Hymans Robertson’s report also looked at the role of governance and decision making in driving growth in the sole trustee market, and highlighted that improvements in these two areas can reduce costs and lead to better member outcomes and, due to their expertise and ability, professional corporate trustees are often appointed.

Commenting on the findings, Hymans Robertson head of sole trustee services, Shani McKenzie, said: “The sector has grown by 12 per cent despite a demanding year for trustees, particularly in responding to yield rises and reviewing their investment portfolios.

“Their investment skills and knowledge would have been put to the test, so many schemes looked to professional trustees who have experience in strategy reviews and investment solutions.

“We may see the response to the call for evidence into trustee skills throw further momentum behind trustee boards’ search for professionalism, including through corporate sole trustees.

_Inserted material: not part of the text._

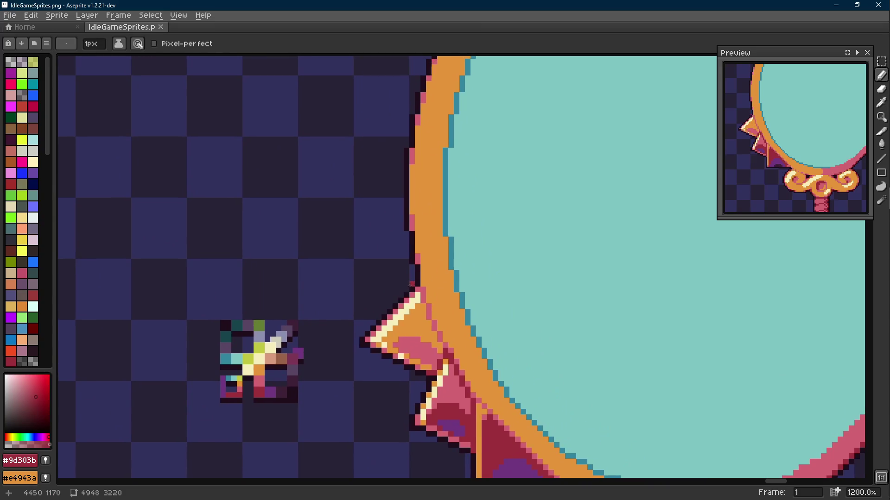
key(l)
drag(409, 285, 354, 274)
scroll(354, 275, down, 1)
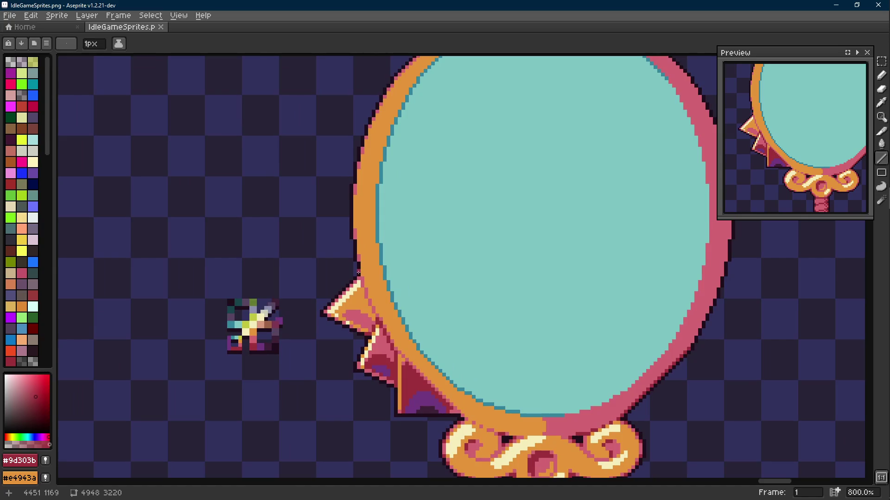
scroll(347, 279, up, 2)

“Growth will only continue to be achieved if trustees focus on diversifying resourcing solutions, as the pool of those with pensions experience is finite. Over the next few years, the impact of this may also mean that efficient operating models are paramount.”

McKenzie also highlighted some of the challenges facing the corporate sole trustee market, noting that, following the recent market volatility, the needs of schemes have evolved.

“Many now find themselves closer to buyout or needing to consider other endgame options and the skills and experience that corporate sole trustees have here are highly sought after,” she stated.

“Corporate sole trustees played a central role in risk transfer deals in the year to March 2023, representing more than one in four transactions. This is double the corporate sole trustees’ current presence in the DB universe.

“Our report concludes that these exercises have not placed strains on the time corporate sole trustees have available and that they bring several benefits to the broking process, albeit there are still wider obstacles to navigating this busy market.

“As with last year, governance is a central theme for the corporate sole trustee sector and 80 per cent of the largest firms are taking steps to create efficiencies and standardisation in their approach to harmonise governance across their portfolio.

“The model can give rise to concerns in this area. Two of the most vocalised issues are diversity and independence. These challenges could be managed by ensuring sufficient attention is paid to having effective systems of governance in place and adhering to professional codes of practice.”